L’auteur permet au lecteur de situer cette histoire dans la temporalité seulement vers la fin du roman. J’ai interprété cet indice comme un indice de fatalité, rien ne change, les politiques passent ; comme les vagues il y a le flux et le reflux et les déchets sur la plage.
Ce roman est mieux qu’une page d’Histoire, il grave dans la mémoire du lecteur, avec poésie et savoir-faire, un pan de vie d’un pays où la jeunesse n’a pas de modèle à suivre. L’espoir n’est nulle part sauf dans cette fausse liberté qu’ils prennent à bras le corps.
Ce roman montre à quel point ceux qui sont aux responsabilités oublient que les enfants d’aujourd’hui seront les adultes de demain.

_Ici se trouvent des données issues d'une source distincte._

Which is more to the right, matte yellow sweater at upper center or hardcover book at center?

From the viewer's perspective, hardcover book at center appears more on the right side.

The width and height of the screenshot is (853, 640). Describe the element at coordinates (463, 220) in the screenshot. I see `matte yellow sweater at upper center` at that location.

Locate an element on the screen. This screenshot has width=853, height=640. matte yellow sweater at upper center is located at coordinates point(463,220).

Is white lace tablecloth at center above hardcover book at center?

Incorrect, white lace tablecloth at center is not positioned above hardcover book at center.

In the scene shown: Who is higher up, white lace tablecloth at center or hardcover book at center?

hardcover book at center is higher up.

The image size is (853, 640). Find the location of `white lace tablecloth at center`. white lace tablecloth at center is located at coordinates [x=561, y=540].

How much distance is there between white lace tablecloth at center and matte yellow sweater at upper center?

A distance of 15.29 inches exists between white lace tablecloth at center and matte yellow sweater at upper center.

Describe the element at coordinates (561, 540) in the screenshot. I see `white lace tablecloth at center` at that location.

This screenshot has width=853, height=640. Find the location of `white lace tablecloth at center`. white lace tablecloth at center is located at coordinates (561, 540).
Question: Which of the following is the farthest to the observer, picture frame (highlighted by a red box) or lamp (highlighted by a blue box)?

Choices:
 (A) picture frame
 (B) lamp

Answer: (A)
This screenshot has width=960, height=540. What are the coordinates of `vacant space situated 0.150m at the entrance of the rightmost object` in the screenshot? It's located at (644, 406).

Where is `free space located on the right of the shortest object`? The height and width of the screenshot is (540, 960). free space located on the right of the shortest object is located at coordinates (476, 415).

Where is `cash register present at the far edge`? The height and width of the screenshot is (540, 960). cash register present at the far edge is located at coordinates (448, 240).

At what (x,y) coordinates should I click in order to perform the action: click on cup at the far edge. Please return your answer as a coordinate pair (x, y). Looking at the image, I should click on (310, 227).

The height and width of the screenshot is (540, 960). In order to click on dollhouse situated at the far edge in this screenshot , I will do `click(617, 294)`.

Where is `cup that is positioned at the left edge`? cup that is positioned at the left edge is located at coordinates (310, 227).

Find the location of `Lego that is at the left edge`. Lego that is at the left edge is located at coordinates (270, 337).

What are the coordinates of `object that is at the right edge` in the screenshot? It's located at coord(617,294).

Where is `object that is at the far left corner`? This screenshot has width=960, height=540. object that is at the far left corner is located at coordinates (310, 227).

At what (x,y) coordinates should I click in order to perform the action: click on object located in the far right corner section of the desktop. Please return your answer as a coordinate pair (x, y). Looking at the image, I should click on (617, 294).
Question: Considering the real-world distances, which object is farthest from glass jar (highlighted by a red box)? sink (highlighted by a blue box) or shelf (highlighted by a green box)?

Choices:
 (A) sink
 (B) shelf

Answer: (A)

Ici c’est l’Afrique mais ne nous leurrons pas, le constat est le même un peu partout.
Un livre qui nous livre son histoire comme un conte aux multiples facettes, avec la beauté et l’attirance du désespoir : « Nous n’étions plus des enfants. Les enfants n’ont pas l’expérience du dehors. De la colle, des bagarres, de la pluie nocturne… Nous étions des maîtres, nos propres maîtres. Nos propres prophètes de malheur. »
©Chantal Lafon-Litteratum Amor pour Les Explos 2020.